Bu öyküden yola çıkan Malick varoluşçu sorular soran bir filme imza atıyor. Usta sinemacının görselliği ve kurgusuyla izleyiciyi hipnotize eden yapıtı, dönüp dolaşıp ödipal komplekste düğümleniyor. Ancak sinema dili ve iddialı hikaye anlatımıyla karşımızda yılın en ilginç filmlerinden biri var.
“Yeni Yıl”
Noel ruhu
Norveçli yönetmen Bent Hamer 2005 tarihli Charles Bukowski filmi “Factotum” ve “O’ Horten” (2007) filmleriyle tanıyor. Hamer’in yeni filmi “Yeni Yıl / Hjem Til Jul”da izleyicisini Norveç’te bir kasabaya götürüyor. Film Noel arifesinde aileleri, arkadaşları ve sevdikleriyle bağ kurmak isteyen insanları konu alıyor. Filmde, Nina Andresen Borud, Trond Fausa Aurvaag, Arianit Berisha ve Joachim Calmeyer rol alıyor.
“Mahzen”
Korkutan delik
Dane (Chris Massoglia), küçük erkek kardeşi Lucas (Nathan Gamble), anneleri Susan (Teri Polo) ile birlikte New York’tan bir kasabaya taşınırlar. İki kardeşin evlerinin bodrum katında dipsiz gibi gözüken bir delik keşfetmesi garip olayların başlangıcı olur.
2009 yapımı 3D korku filmi “Mahzen / The Hole”un yönetmen koltuğunda “Piranha” (1978) ve “The Howling” (1981) ve “Gremlins”in (1984) yönetmeni Joe Dante oturuyor.

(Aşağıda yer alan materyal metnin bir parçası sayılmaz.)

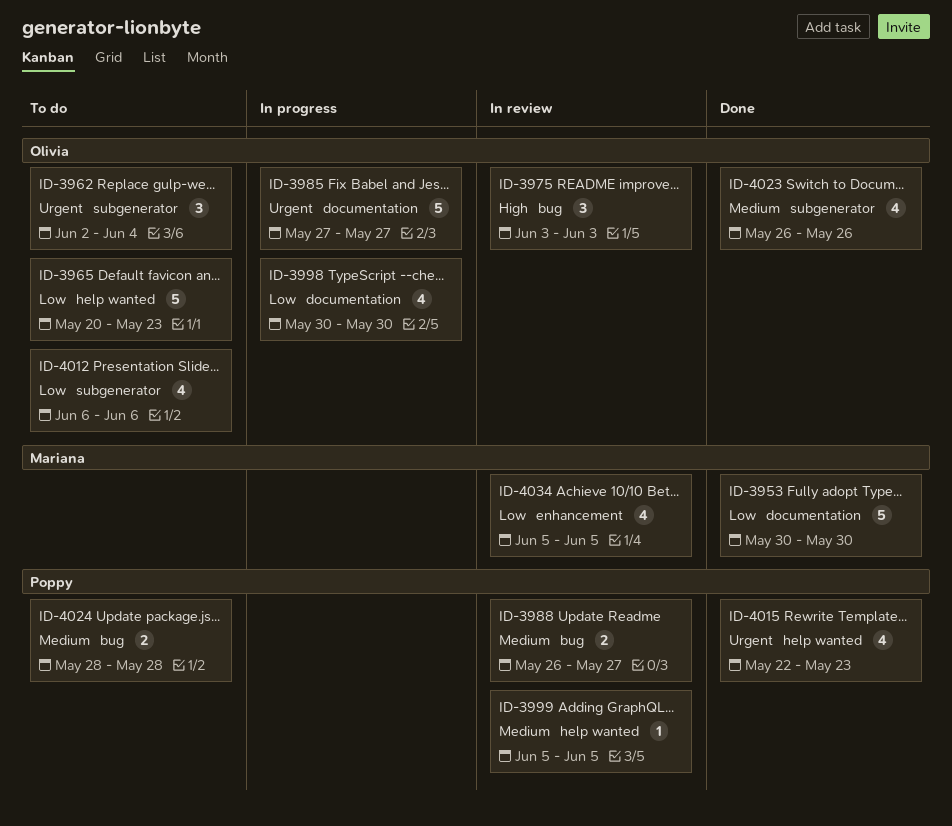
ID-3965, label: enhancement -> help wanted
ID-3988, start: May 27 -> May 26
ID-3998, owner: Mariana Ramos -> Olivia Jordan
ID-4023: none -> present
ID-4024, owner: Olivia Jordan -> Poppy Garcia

Yapım gençlere hitap eden iyi bir korku filmi olarak değerlendirildi.
“Zirveye Giden Yol”
Başkanlık yarışı çirkinleşiyor
George Clooney yönettiği dördüncü uzun metrajlı film “Zirveye Giden Yol / The Ides of March”la kamera arkasındaki hünerini bir kez daha kanıtlıyor. Bu yılki Venedik Film Festivali’nde açılış filmi olarak gösterilen yapım, bir başkanlık yarışının arka planında geçen yozlaşma öyküsü... Vali Mike Morris’in (Clooney) ABD başkanı olması gerektiğini düşünen Stephen Myers (Ryan Gosling), Morris’in seçim kampanyasında canla başla çalışır. Myers’ın kampanyada stajyer olarak çalışan güçlü bir adamın kızı olan Molly (Evan Rachel Wood) ile bir ilişkiye girmesinin ardından yaşanan gelişmeler, Myers’ın başkan adayına inancını sarsar. Diğer yandan rakip adayın kampanyasını yürüten Tom Duffy (Paul Giamatti), Myers’ı kendisi ile çalışması için ikna etmeye çalışır.
Filmin politikanın kirli ve yoz taraflarını sergilemesinin izleyici için yeni bir tarafı olmasa da, hızla yükselişine devam eden Ryan Gosling’in de aralarında olduğu oyuncu kadrosunu harika bir iş ortaya çıkarıyor.